## Work instructions
Repeat every record exactly, but omit the images.

.....

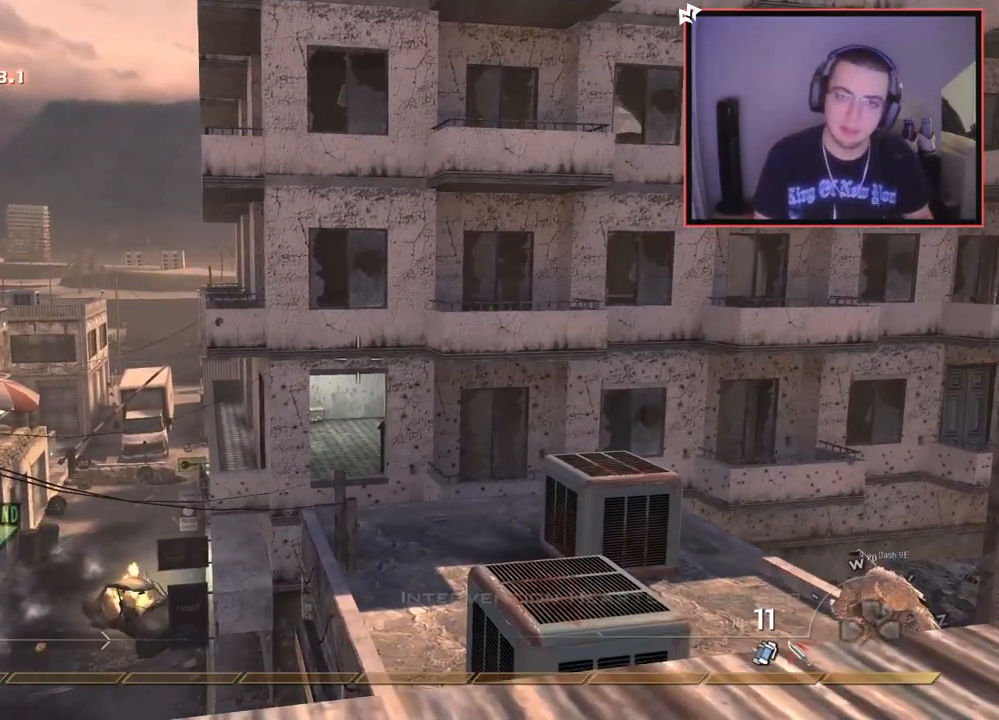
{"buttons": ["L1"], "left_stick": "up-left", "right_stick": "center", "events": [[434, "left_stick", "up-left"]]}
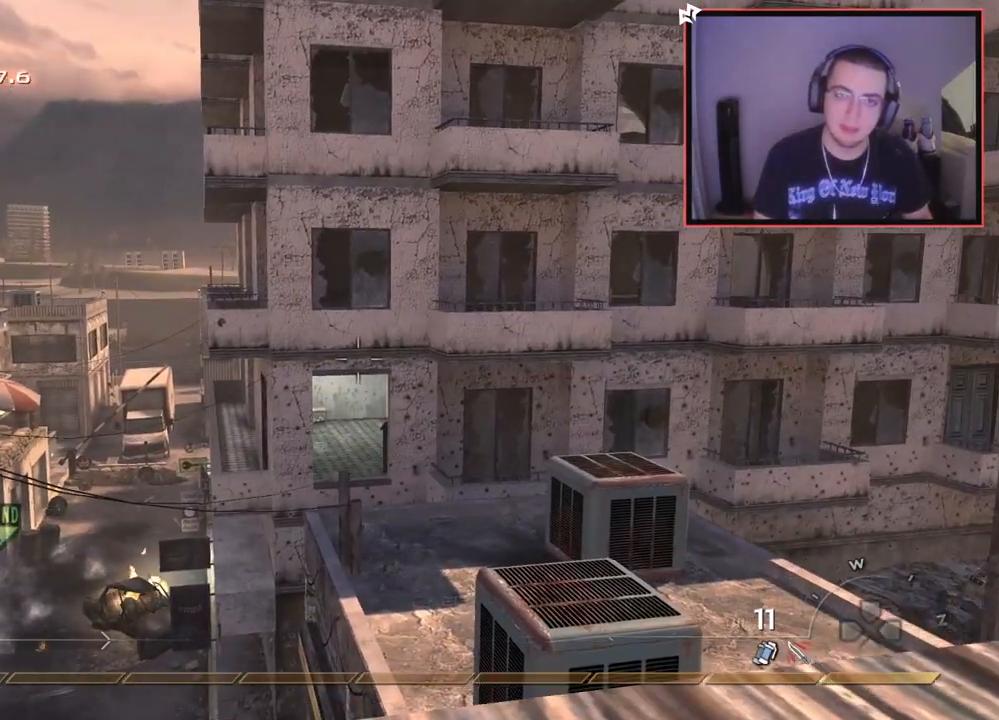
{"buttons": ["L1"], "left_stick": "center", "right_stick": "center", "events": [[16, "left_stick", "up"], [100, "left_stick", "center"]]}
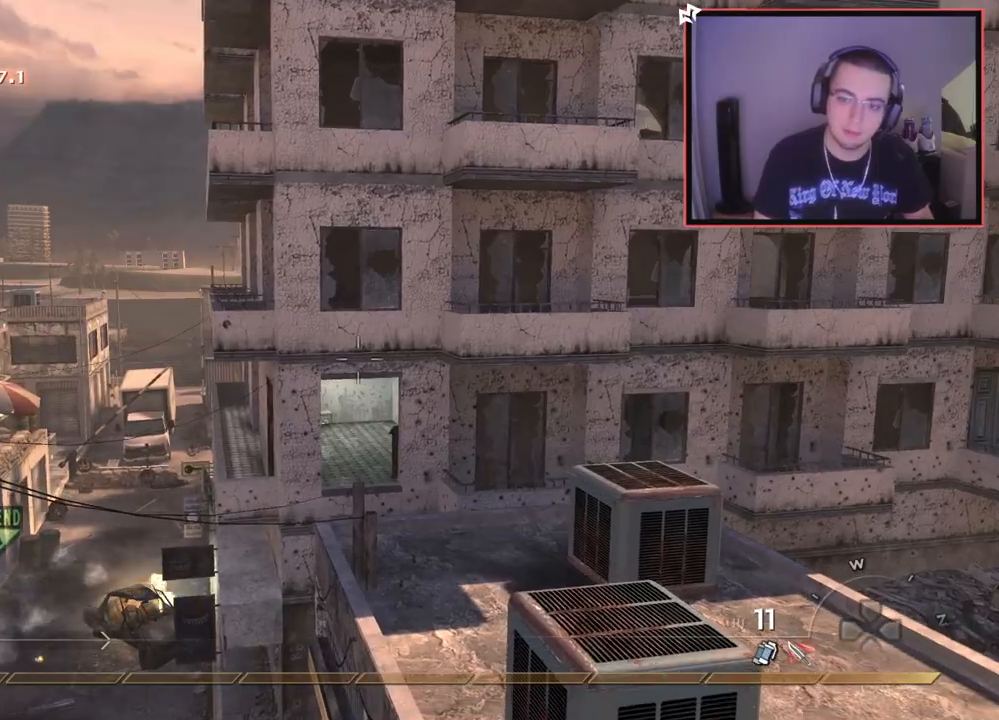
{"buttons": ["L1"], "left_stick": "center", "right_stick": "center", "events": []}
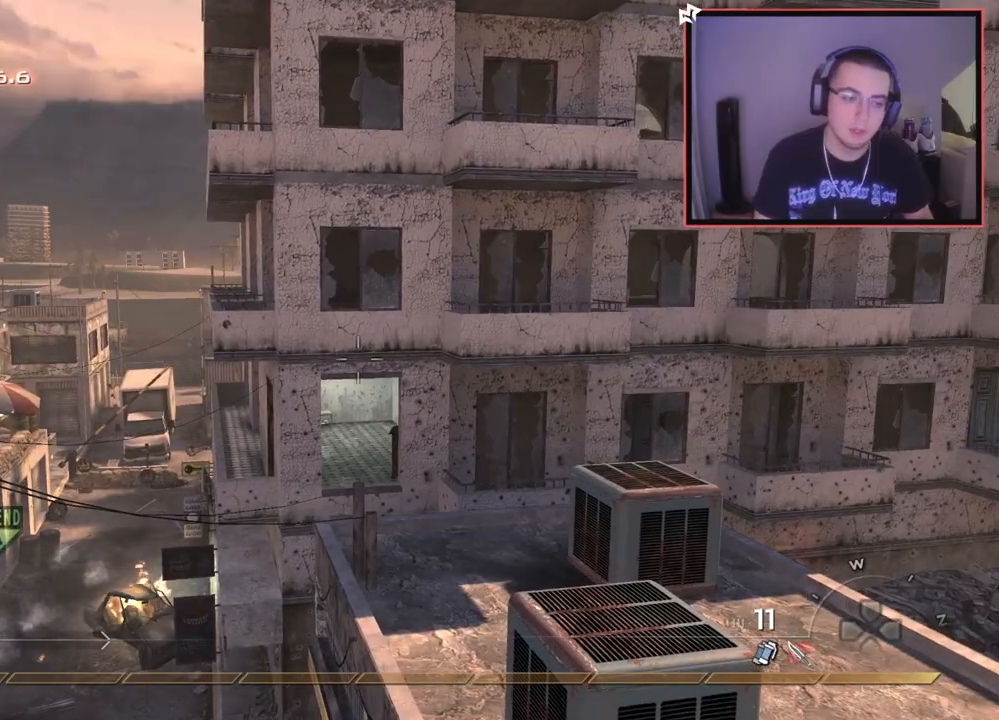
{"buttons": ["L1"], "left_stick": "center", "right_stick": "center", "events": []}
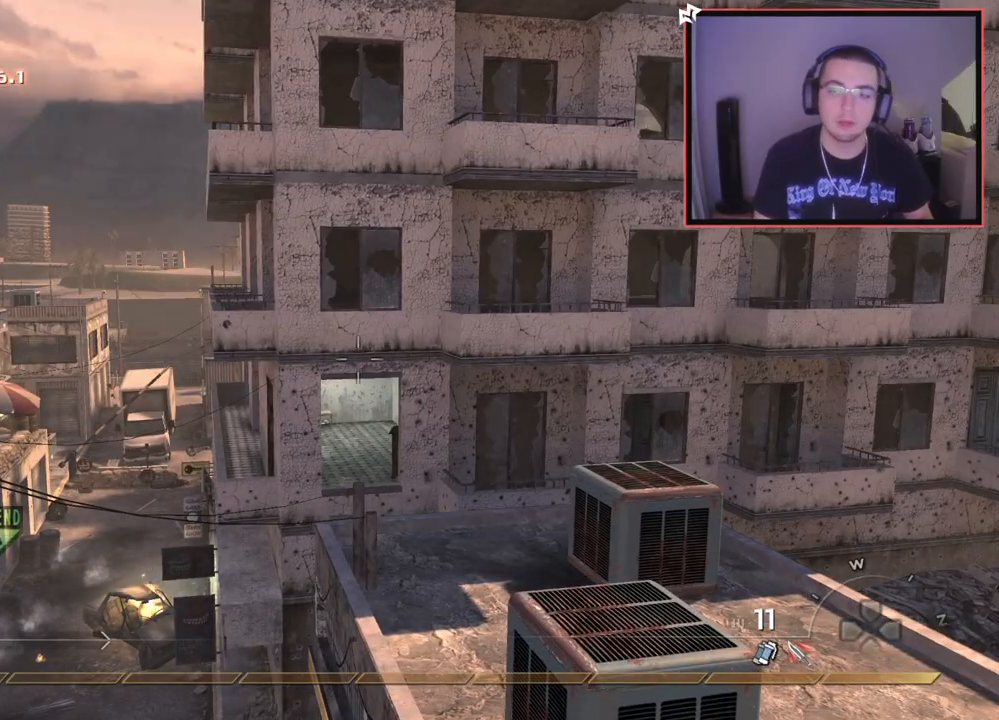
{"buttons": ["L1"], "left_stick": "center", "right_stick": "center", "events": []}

.....

## Task result
{"buttons": ["L1"], "left_stick": "up-left", "right_stick": "center", "events": [[434, "left_stick", "up-left"]]}
{"buttons": ["L1"], "left_stick": "center", "right_stick": "center", "events": [[16, "left_stick", "up"], [100, "left_stick", "center"]]}
{"buttons": ["L1"], "left_stick": "center", "right_stick": "center", "events": []}
{"buttons": ["L1"], "left_stick": "center", "right_stick": "center", "events": []}
{"buttons": ["L1"], "left_stick": "center", "right_stick": "center", "events": []}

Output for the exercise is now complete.